## Supplied material
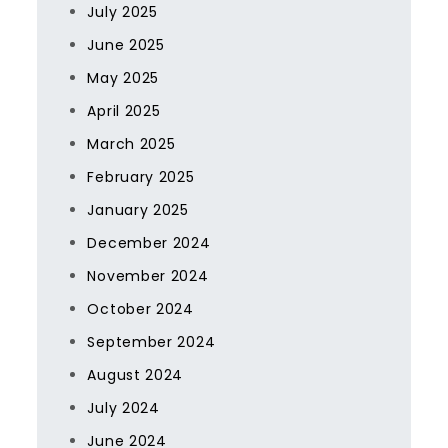
July 2025
June 2025
May 2025
April 2025
March 2025
February 2025
January 2025
December 2024
November 2024
October 2024
September 2024
August 2024
July 2024
June 2024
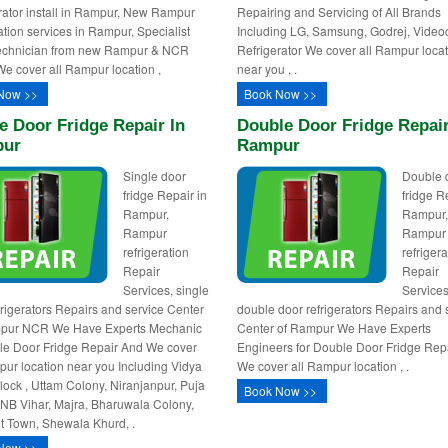
rator install in Rampur, New Rampur
Repairing and Servicing of All Brands
ration services in Rampur, Specialist
Including LG, Samsung, Godrej, Video
technician from new Rampur & NCR
Refrigerator We cover all Rampur loca
We cover all Rampur location ,
near you , .
Now >>
Book Now >>
e Door Fridge Repair In
Double Door Fridge Repair
ur
Rampur
Single door
Double 
fridge Repair in
fridge R
Rampur,
Rampur
Rampur
Rampur
refrigeration
refrigera
Repair
Repair
Services, single
Services
frigerators Repairs and service Center
double door refrigerators Repairs and 
mpur NCR We Have Experts Mechanic
Center of Rampur We Have Experts
gle Door Fridge Repair And We cover
Engineers for Double Door Fridge Rep
pur location near you Including Vidya
We cover all Rampur location , .
Block , Uttam Colony, Niranjanpur, Puja
Book Now >>
PNB Vihar, Majra, Bharuwala Colony,
 Town, Shewala Khurd, .
Now >>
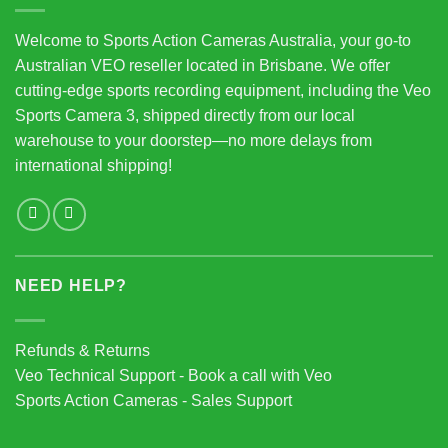
Welcome to Sports Action Cameras Australia, your go-to
Australian VEO reseller located in Brisbane. We offer
cutting-edge sports recording equipment, including the Veo
Sports Camera 3, shipped directly from our local
warehouse to your doorstep—no more delays from
international shipping!
NEED HELP?
Refunds & Returns
Veo Technical Support - Book a call with Veo
Sports Action Cameras - Sales Support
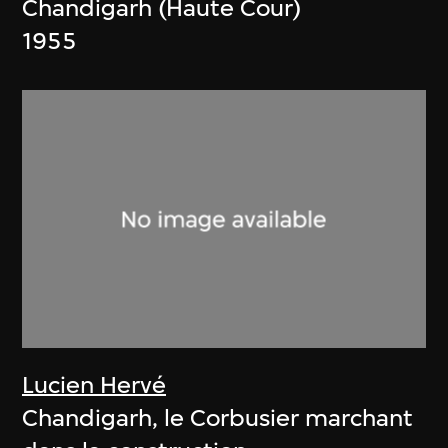
Chandigarh (Haute Cour)
1955
Lucien Hervé
Chandigarh, le Corbusier marchant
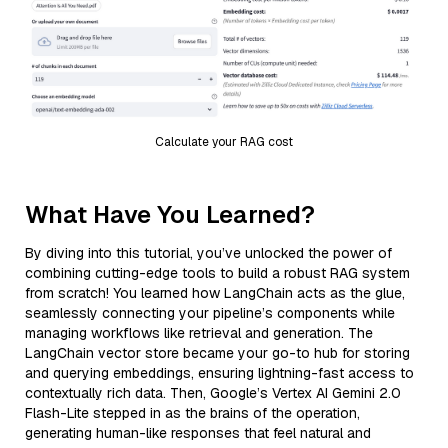
Calculate your RAG cost
What Have You Learned?
By diving into this tutorial, you’ve unlocked the power of
combining cutting-edge tools to build a robust RAG system
from scratch! You learned how LangChain acts as the glue,
seamlessly connecting your pipeline’s components while
managing workflows like retrieval and generation. The
LangChain vector store became your go-to hub for storing
and querying embeddings, ensuring lightning-fast access to
contextually rich data. Then, Google’s Vertex AI Gemini 2.0
Flash-Lite stepped in as the brains of the operation,
generating human-like responses that feel natural and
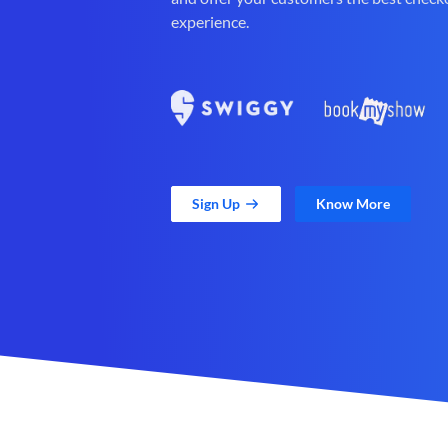
experience.
Sign Up
Know More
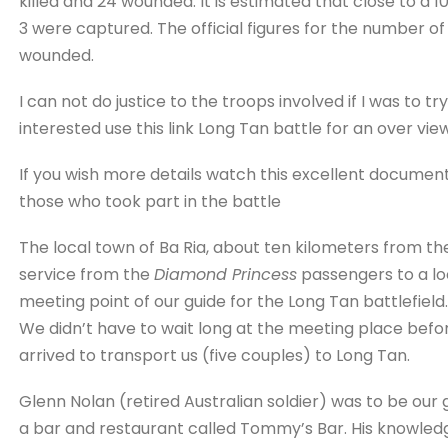
killed and 24 wounded. It is estimated that close to a 
3 were captured. The official figures for the number of 
wounded.
I can not do justice to the troops involved if I was to t
interested use this link Long Tan battle for an over view
If you wish more details watch this excellent document
those who took part in the battle
The local town of Ba Ria, about ten kilometers from the
service from the
Diamond Princess
passengers to a lo
meeting point of our guide for the Long Tan battlefield.
We didn’t have to wait long at the meeting place befo
arrived to transport us (five couples) to Long Tan.
Glenn Nolan (retired Australian soldier) was to be our 
a bar and restaurant called Tommy’s Bar. His knowledg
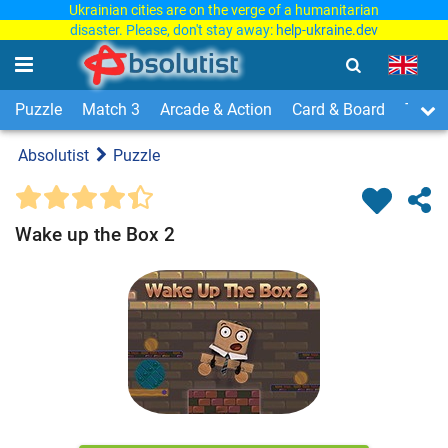
Ukrainian cities are on the verge of a humanitarian
disaster. Please, don't stay away:
help-ukraine.dev
Puzzle
Match 3
Arcade & Action
Card & Board
Time
Absolutist
Puzzle
Wake up the Box 2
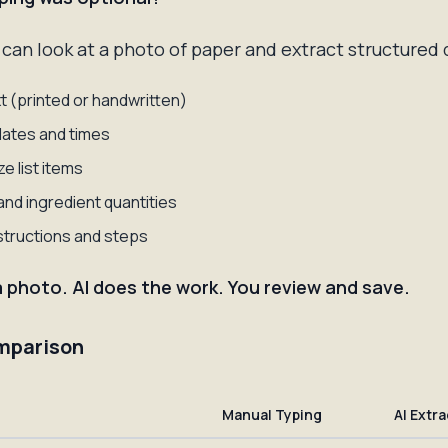
can look at a photo of paper and extract structured 
t (printed or handwritten)
 dates and times
e list items
nd ingredient quantities
structions and steps
a photo. AI does the work. You review and save.
mparison
Manual Typing
AI Extr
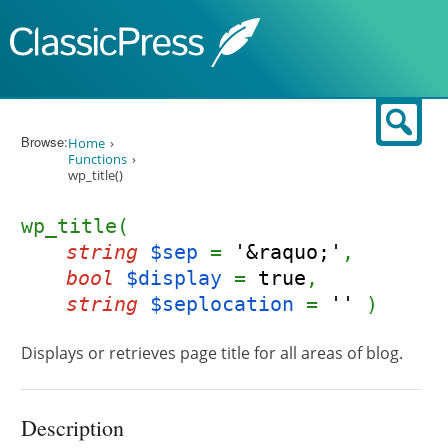
Skip to content
Sear
Browse:
Home
Functions
wp_title()
wp_title(
string
$sep
=
'&raquo;'
,
bool
$display
=
true
,
string
$seplocation
=
''
)
Displays or retrieves page title for all areas of blog.
Description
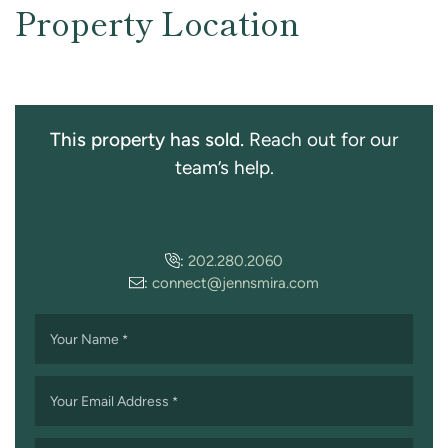
Property Location
This property has sold.
Reach out for our
team’s help.
:
202.280.2060
:
connect@jennsmira.com
Your Name
*
Your Email Address
*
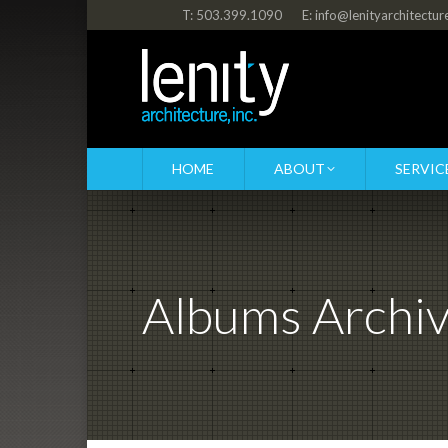
T: 503.399.1090
E: info@lenityarchitectu
HOME
ABOUT
SERVIC
Albums Archi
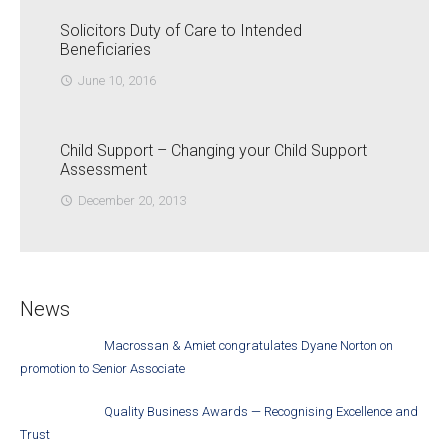
Solicitors Duty of Care to Intended
Beneficiaries
June 10, 2016
access_time
Child Support – Changing your Child Support
Assessment
December 20, 2013
access_time
News
Macrossan & Amiet congratulates Dyane Norton on
promotion to Senior Associate
Quality Business Awards — Recognising Excellence and
Trust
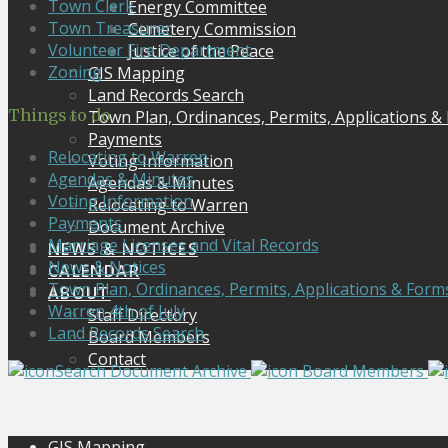
Town Clerk
Energy Committee
Town Treasurer
Cemetery Commission
Volunteer Fire Department
Justice of the Peace
Zoning
GIS Mapping
Land Records Search
Things to do
Town Plan, Ordinances, Permits, Applications &
Payments
Relocating to Warren
Voting Information
Agendas & Minutes
Agendas & Minutes
Voting Information
Relocating to Warren
Payments
Document Archive
Marriage Licenses and Vital Records
NEWS & NOTICES
News & Notices
CALENDAR
Town Plan, Ordinances, Permits, Applications & Form
ABOUT
Warren 4th of July
Staff Directory
Land Records Search
Board Members
Contact
Search Document Archive
Board Members
GIS Mapping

## Brief
Please return every line in the data that includes the string "Applications".

## Your solution
Town Plan, Ordinances, Permits, Applications &
Town Plan, Ordinances, Permits, Applications & Form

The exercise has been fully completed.